[REQUEST]:
Repeat each line, word for word, from the one containing "hfov_deg: 54.0" through the last line of the entries, and include no other output.

[Stored data]:
========

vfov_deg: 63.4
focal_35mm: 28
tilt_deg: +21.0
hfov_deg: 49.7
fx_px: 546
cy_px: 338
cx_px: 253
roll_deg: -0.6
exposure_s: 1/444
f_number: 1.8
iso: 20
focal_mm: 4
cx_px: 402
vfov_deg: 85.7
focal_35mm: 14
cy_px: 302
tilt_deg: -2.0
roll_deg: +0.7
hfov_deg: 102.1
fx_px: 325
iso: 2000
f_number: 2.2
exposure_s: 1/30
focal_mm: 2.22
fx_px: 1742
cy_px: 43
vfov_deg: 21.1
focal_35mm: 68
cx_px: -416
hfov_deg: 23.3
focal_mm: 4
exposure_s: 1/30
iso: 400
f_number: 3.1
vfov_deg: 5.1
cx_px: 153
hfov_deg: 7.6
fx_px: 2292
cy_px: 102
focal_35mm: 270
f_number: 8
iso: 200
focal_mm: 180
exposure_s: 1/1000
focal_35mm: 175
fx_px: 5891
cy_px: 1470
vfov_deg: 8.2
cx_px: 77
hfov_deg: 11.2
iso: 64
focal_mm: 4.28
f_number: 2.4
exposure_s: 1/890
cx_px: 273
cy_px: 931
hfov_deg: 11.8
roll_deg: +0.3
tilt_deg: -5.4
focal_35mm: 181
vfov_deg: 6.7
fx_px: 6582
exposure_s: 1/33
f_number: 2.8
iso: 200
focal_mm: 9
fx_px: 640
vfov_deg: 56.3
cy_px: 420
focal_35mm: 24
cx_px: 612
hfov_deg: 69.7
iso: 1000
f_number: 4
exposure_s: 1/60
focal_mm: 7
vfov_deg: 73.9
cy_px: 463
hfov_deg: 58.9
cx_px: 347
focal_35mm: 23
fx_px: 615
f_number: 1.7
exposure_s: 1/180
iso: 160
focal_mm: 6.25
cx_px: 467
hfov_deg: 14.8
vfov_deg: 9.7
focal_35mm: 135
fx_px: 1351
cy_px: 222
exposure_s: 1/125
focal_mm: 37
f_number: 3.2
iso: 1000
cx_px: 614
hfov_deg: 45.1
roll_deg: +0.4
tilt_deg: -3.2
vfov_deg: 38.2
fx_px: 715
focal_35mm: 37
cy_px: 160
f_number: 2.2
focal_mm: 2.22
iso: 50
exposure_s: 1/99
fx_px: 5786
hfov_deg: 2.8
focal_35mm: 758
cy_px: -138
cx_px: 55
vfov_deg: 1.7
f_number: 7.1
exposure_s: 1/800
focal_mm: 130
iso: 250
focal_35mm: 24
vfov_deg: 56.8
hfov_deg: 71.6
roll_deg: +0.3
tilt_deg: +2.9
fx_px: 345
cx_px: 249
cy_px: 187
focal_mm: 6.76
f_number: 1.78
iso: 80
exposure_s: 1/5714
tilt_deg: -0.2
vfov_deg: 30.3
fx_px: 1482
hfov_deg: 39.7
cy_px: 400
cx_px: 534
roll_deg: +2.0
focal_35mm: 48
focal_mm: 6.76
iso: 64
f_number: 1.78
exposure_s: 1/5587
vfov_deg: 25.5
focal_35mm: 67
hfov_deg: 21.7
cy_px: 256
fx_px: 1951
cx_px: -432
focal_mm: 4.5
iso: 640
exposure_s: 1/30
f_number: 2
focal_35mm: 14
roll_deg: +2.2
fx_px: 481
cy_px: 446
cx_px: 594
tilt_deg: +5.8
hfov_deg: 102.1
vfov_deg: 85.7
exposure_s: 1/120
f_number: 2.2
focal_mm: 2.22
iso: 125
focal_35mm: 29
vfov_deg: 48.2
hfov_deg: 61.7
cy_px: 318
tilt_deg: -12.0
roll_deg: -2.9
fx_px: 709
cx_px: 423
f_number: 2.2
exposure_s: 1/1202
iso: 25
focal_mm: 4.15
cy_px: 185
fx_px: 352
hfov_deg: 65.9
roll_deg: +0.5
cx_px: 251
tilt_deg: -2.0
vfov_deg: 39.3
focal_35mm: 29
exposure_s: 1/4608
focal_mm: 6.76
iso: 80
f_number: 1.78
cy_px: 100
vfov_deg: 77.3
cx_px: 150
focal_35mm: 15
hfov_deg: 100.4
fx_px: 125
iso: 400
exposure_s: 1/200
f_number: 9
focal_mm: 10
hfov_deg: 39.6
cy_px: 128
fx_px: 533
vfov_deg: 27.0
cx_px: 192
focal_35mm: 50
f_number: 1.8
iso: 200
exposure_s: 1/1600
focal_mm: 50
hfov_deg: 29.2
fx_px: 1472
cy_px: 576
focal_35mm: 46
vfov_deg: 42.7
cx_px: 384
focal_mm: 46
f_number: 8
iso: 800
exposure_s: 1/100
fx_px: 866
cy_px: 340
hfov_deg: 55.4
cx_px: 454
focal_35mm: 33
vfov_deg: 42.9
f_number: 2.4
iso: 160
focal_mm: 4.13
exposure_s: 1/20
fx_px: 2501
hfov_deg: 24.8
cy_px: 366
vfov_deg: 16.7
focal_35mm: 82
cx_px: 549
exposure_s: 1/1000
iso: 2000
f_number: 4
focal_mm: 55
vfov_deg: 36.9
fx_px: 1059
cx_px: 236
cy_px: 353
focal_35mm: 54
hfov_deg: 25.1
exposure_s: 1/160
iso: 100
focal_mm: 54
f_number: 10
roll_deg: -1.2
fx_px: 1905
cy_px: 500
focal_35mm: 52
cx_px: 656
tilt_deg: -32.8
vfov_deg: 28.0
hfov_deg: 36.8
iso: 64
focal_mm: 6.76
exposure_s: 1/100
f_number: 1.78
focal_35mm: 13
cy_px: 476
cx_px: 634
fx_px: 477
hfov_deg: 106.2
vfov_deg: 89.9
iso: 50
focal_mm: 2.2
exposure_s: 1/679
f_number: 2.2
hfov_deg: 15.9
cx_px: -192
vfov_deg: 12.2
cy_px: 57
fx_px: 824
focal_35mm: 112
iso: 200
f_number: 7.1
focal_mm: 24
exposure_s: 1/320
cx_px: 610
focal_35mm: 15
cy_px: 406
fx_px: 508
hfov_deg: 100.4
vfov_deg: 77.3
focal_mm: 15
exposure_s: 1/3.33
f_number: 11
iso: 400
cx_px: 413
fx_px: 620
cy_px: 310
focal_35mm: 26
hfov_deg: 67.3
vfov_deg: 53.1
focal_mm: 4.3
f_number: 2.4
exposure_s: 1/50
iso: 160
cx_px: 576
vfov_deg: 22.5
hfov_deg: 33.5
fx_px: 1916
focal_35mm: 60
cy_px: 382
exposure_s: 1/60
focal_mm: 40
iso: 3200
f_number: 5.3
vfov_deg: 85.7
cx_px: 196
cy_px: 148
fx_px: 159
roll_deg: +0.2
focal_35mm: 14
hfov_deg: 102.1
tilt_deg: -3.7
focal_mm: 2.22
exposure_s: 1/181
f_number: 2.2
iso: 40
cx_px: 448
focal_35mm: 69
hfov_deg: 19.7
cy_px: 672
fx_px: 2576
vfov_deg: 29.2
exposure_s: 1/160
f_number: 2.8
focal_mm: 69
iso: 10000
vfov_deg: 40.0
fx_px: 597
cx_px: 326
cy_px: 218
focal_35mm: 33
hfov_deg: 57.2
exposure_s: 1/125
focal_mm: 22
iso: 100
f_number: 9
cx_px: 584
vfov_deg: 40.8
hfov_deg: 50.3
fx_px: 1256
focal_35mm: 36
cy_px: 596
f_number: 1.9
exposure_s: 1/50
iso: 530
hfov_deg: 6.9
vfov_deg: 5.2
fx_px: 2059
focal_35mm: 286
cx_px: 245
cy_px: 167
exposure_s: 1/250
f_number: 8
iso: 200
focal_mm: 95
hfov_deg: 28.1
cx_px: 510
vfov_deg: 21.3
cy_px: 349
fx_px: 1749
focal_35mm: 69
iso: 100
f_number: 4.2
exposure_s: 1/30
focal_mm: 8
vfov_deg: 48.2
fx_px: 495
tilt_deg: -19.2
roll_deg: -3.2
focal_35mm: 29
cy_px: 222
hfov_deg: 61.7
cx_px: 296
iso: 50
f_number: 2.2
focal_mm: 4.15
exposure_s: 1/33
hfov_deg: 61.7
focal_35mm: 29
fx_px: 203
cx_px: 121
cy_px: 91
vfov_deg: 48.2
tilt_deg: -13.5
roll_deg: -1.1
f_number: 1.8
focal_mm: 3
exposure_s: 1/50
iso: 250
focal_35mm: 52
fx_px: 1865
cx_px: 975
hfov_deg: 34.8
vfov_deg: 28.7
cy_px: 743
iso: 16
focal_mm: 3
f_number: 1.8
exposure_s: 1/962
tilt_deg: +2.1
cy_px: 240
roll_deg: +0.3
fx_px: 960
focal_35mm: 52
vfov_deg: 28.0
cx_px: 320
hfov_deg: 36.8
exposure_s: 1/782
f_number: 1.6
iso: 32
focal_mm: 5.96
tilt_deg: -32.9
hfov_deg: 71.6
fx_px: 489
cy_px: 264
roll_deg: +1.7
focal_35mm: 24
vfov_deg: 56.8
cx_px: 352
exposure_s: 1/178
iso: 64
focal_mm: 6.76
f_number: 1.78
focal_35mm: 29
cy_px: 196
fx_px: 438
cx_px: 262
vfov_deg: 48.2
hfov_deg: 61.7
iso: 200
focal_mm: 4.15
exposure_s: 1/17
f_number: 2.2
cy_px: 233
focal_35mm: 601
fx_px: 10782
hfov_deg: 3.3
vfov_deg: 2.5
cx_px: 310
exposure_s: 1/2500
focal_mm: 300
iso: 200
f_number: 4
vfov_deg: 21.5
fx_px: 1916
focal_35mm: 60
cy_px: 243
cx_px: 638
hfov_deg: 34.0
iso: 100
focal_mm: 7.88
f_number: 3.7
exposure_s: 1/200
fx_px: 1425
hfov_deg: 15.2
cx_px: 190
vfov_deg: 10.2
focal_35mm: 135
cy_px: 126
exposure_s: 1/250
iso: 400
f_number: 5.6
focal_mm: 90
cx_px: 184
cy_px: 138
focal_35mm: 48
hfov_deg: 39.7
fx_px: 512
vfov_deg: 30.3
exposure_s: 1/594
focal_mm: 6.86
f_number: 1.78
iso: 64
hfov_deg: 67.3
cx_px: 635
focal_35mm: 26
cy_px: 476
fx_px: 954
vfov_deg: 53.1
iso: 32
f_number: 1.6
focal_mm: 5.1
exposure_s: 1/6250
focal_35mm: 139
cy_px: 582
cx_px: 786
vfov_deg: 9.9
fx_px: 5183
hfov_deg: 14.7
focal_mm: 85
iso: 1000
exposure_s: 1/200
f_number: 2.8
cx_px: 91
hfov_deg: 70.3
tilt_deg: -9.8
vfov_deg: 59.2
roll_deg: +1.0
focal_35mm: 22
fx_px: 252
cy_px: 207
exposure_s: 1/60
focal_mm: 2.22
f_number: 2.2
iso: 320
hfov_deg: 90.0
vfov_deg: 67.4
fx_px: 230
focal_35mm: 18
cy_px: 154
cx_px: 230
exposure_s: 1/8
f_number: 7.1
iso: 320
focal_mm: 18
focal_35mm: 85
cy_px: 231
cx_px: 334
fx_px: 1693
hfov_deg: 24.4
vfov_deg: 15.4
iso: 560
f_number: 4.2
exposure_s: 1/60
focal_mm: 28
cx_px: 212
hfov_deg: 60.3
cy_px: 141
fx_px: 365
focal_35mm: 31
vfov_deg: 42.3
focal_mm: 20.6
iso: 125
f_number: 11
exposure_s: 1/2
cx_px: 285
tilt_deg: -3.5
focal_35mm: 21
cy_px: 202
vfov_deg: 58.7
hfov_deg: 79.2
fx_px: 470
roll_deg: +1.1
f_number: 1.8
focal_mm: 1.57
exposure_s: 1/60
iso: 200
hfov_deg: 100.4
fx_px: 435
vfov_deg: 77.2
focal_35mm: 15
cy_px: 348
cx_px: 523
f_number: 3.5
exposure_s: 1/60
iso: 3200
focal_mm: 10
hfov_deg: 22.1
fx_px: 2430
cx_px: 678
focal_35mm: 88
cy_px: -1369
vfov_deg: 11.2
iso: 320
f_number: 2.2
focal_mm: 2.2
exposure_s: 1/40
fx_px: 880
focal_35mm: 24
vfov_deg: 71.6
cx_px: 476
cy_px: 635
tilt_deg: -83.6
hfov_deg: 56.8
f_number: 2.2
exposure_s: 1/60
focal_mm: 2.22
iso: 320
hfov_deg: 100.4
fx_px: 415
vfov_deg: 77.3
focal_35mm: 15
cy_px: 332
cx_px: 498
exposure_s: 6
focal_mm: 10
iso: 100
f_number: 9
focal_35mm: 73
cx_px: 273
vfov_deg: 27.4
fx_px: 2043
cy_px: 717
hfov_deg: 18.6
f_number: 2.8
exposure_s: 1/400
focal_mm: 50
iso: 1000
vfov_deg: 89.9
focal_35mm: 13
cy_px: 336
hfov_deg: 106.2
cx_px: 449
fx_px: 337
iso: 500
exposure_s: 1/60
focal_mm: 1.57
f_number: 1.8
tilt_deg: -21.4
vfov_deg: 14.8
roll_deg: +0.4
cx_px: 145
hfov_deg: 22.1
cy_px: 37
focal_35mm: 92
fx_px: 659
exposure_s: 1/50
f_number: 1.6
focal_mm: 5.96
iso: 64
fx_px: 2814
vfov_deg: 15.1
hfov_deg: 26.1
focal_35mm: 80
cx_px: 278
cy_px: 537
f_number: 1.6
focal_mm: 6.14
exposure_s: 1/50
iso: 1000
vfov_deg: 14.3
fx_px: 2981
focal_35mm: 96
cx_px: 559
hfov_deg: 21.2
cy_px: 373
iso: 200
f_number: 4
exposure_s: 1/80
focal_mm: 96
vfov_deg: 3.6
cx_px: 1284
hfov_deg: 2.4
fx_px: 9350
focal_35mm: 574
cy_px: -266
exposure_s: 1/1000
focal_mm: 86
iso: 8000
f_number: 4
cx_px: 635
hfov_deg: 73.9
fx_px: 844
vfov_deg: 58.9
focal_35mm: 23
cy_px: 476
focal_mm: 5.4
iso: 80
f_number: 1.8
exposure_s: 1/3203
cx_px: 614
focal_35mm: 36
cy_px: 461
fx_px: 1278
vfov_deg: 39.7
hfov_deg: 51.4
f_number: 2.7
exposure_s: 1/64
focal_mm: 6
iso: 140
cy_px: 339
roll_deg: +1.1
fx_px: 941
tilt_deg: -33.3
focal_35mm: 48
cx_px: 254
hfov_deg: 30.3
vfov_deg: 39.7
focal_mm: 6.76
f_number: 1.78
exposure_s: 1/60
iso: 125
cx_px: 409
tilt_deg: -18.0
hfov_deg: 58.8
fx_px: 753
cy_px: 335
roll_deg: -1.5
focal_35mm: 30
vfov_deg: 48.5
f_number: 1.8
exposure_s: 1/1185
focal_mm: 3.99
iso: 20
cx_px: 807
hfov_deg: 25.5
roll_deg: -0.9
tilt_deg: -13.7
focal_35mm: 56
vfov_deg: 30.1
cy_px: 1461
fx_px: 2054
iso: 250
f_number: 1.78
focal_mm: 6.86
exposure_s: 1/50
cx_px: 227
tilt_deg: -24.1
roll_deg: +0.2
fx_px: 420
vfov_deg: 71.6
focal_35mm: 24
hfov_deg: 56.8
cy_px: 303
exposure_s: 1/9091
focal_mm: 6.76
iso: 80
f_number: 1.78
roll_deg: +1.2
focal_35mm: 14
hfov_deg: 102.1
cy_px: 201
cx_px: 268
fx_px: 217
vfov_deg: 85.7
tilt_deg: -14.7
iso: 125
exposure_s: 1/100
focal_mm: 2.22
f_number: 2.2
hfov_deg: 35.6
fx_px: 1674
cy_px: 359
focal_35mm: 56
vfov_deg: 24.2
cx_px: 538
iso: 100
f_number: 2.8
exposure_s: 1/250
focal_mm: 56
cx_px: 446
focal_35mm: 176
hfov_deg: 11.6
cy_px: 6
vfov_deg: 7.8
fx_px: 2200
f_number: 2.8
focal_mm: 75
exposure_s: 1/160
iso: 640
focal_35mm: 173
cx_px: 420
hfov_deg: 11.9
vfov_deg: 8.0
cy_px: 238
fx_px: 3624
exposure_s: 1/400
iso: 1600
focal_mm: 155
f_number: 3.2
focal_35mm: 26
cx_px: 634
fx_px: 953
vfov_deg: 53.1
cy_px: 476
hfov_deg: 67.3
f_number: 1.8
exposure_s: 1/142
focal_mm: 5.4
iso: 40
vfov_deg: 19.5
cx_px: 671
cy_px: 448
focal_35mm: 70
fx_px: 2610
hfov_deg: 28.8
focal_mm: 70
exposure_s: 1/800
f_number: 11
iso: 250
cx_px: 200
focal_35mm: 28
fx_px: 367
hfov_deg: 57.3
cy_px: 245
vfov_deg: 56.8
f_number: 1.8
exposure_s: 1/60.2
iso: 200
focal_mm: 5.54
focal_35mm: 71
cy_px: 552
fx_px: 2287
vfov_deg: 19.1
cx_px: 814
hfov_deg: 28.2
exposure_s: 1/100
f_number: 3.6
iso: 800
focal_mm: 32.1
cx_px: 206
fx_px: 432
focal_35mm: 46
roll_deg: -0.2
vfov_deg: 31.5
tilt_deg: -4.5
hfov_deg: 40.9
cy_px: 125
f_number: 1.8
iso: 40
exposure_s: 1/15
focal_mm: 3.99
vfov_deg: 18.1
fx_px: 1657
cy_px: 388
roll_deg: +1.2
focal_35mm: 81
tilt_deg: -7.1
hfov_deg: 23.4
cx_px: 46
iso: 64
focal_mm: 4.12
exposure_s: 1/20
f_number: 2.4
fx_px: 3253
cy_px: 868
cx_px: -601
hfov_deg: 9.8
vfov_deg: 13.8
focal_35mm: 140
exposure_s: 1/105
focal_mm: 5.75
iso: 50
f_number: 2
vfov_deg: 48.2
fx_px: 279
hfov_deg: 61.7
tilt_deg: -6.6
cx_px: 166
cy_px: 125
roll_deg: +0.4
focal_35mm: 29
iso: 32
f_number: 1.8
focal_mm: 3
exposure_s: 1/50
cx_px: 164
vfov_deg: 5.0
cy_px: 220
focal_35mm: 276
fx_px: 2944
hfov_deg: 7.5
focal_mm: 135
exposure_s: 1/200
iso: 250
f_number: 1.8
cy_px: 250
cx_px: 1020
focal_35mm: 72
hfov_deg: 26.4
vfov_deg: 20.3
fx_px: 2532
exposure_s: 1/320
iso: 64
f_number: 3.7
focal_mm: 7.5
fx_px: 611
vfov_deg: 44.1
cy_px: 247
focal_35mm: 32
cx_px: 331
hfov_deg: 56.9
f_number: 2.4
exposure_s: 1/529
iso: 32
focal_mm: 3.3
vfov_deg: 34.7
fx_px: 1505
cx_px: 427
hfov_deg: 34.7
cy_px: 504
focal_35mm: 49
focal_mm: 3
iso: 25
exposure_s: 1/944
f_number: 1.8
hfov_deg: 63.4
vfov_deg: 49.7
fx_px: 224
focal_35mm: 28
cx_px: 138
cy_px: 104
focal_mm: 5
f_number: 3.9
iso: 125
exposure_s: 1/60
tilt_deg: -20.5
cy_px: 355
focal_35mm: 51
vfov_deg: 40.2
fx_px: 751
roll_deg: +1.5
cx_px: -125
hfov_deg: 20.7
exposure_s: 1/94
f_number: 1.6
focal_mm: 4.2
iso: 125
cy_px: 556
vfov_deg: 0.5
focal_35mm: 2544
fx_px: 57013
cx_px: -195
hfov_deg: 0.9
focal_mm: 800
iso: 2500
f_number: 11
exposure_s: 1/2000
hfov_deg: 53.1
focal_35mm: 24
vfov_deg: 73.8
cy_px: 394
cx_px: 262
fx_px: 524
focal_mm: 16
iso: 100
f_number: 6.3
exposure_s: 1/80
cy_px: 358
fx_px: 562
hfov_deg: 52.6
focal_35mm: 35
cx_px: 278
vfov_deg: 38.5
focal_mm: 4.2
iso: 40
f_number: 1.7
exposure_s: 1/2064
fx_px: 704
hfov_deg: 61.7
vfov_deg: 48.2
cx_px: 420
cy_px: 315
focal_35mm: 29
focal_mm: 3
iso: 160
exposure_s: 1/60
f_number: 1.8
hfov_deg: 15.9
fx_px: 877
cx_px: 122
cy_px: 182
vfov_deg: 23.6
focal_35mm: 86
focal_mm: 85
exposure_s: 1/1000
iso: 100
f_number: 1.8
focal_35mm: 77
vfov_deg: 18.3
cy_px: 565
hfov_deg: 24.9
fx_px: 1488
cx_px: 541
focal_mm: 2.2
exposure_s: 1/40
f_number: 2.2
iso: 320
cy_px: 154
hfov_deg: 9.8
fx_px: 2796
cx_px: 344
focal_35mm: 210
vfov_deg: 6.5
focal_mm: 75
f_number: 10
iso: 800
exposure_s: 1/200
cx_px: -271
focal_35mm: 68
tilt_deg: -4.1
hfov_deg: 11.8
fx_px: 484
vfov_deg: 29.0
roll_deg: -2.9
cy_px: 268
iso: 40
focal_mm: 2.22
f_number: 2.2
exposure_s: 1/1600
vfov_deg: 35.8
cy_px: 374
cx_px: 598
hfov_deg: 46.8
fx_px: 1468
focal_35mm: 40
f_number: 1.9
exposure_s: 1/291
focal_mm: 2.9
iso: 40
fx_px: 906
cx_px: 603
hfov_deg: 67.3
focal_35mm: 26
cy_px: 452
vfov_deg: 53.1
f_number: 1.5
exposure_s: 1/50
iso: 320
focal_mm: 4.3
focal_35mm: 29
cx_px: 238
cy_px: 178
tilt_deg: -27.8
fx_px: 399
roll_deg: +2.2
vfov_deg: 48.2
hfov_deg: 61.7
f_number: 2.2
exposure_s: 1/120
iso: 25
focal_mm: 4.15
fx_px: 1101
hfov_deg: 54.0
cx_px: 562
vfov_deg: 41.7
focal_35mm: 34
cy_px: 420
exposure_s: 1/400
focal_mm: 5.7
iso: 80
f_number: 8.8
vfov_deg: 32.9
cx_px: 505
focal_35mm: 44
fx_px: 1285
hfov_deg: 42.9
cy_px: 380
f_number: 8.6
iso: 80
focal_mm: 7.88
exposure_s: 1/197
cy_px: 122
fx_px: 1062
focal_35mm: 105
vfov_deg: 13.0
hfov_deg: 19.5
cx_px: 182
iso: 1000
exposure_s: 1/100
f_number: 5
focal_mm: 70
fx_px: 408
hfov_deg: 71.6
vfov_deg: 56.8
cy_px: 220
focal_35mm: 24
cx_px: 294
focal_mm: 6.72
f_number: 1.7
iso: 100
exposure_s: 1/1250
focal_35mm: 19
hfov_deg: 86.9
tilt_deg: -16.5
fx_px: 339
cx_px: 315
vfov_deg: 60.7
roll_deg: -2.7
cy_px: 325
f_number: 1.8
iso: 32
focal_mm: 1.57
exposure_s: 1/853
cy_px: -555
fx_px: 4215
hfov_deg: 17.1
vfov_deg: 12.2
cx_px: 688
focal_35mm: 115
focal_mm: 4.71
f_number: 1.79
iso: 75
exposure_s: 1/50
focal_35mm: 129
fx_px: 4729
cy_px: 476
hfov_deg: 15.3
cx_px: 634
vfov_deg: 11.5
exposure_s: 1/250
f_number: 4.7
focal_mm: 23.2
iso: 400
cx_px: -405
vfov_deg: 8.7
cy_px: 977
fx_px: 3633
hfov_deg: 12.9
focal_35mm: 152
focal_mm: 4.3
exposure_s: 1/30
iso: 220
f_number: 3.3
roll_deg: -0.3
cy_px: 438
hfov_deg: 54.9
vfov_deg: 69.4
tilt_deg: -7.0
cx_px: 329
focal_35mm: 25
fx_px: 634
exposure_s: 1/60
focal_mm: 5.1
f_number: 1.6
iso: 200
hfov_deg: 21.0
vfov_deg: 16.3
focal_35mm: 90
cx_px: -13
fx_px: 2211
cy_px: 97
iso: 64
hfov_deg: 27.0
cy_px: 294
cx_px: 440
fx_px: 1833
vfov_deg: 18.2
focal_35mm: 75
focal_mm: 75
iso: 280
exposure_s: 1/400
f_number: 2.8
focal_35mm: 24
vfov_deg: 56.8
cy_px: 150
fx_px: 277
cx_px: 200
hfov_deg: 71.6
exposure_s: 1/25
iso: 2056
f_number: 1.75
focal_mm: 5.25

========

[RESPONSE FOR THIS EXERCISE]:
hfov_deg: 54.0
cx_px: 562
vfov_deg: 41.7
focal_35mm: 34
cy_px: 420
exposure_s: 1/400
focal_mm: 5.7
iso: 80
f_number: 8.8
vfov_deg: 32.9
cx_px: 505
focal_35mm: 44
fx_px: 1285
hfov_deg: 42.9
cy_px: 380
f_number: 8.6
iso: 80
focal_mm: 7.88
exposure_s: 1/197
cy_px: 122
fx_px: 1062
focal_35mm: 105
vfov_deg: 13.0
hfov_deg: 19.5
cx_px: 182
iso: 1000
exposure_s: 1/100
f_number: 5
focal_mm: 70
fx_px: 408
hfov_deg: 71.6
vfov_deg: 56.8
cy_px: 220
focal_35mm: 24
cx_px: 294
focal_mm: 6.72
f_number: 1.7
iso: 100
exposure_s: 1/1250
focal_35mm: 19
hfov_deg: 86.9
tilt_deg: -16.5
fx_px: 339
cx_px: 315
vfov_deg: 60.7
roll_deg: -2.7
cy_px: 325
f_number: 1.8
iso: 32
focal_mm: 1.57
exposure_s: 1/853
cy_px: -555
fx_px: 4215
hfov_deg: 17.1
vfov_deg: 12.2
cx_px: 688
focal_35mm: 115
focal_mm: 4.71
f_number: 1.79
iso: 75
exposure_s: 1/50
focal_35mm: 129
fx_px: 4729
cy_px: 476
hfov_deg: 15.3
cx_px: 634
vfov_deg: 11.5
exposure_s: 1/250
f_number: 4.7
focal_mm: 23.2
iso: 400
cx_px: -405
vfov_deg: 8.7
cy_px: 977
fx_px: 3633
hfov_deg: 12.9
focal_35mm: 152
focal_mm: 4.3
exposure_s: 1/30
iso: 220
f_number: 3.3
roll_deg: -0.3
cy_px: 438
hfov_deg: 54.9
vfov_deg: 69.4
tilt_deg: -7.0
cx_px: 329
focal_35mm: 25
fx_px: 634
exposure_s: 1/60
focal_mm: 5.1
f_number: 1.6
iso: 200
hfov_deg: 21.0
vfov_deg: 16.3
focal_35mm: 90
cx_px: -13
fx_px: 2211
cy_px: 97
iso: 64
hfov_deg: 27.0
cy_px: 294
cx_px: 440
fx_px: 1833
vfov_deg: 18.2
focal_35mm: 75
focal_mm: 75
iso: 280
exposure_s: 1/400
f_number: 2.8
focal_35mm: 24
vfov_deg: 56.8
cy_px: 150
fx_px: 277
cx_px: 200
hfov_deg: 71.6
exposure_s: 1/25
iso: 2056
f_number: 1.75
focal_mm: 5.25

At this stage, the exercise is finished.